The species name is cruciferous (KRU-si-fer) and refers to the brown X on their back. Their slightly enlarged toes allow them to climb upright reeds and other wetland plants, where the male sings his courtship call, ogling about once per second. They are among the first to start breeding in the spring. Their average size is about one inch.

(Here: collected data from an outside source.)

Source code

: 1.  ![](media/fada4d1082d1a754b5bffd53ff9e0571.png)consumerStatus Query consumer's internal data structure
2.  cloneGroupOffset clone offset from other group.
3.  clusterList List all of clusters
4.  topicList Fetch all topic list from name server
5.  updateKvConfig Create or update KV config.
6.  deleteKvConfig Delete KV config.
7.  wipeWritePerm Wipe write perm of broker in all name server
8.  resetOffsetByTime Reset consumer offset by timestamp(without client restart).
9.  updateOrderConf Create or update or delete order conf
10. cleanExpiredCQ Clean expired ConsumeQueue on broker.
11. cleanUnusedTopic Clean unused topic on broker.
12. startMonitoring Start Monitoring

wood frogs are fairly common and can be found in forests which may be quite far from any wetlands. They range in size from one and a half inches to two and a half inches in length and are known by the distinct black mask on the side of their face. Their backs can be light brown to very dark brown. Wood frogs range from coast to coast in North America and are the northernmost breeders of all American amphibians.

In early spring, they congregate in ponds that might still have ice around the edges. This is where they mate when the male produces calls like the sound of a duck quacking. We often saw them in a few of the swales at The Ridges Sanctuary, alerted to their presence by loud “croaking” cries. Once the reproduction is over, the adults leave the water and do not return until the following spring.

Wood frog eggs are laid in gelatinous masses which may be attached to submerged vegetation and may number 3,000 per female. This species is one of the first to reproduce, and in a very short period of only one to two weeks. Tadpoles hatch in four or more days, depending on water temperature. The transformation from tadpole to adult frog takes from 45 days to three months.

leopard frog populations nosedived in the 1970s, but we have seen good numbers in several Lake Michigan shoreline habitats. Scientists have noted that these frogs do not live as long as they once did and lay fewer eggs than in the past. Environmental degradation may be the cause, as the loss of wetlands can be detrimental to many of these amphibians. Most frogs breed in vernal ponds or smaller wetlands where fish are not present.

One of the most interesting of the group is the gray tree frog, which are found near houses and gardens and can change color to blend in with their surroundings. My late husband, Roy, photographed one perched on our garden fence that sat there patiently, unafraid of our activity. It was a perfect heather gray to match the weathered wood.

This frog world chameleon can be gray, green or brown and prefers to live in large woods and forests. Its almost birdlike call may fool many people into wondering what makes this chirp.

The joy of finding these wood frogs on hikes is always an unexpected treat. We must preserve wetlands and marshes for these amphibians to continue their reproductive cycles so that the chorus of spring can continue to delight future generations.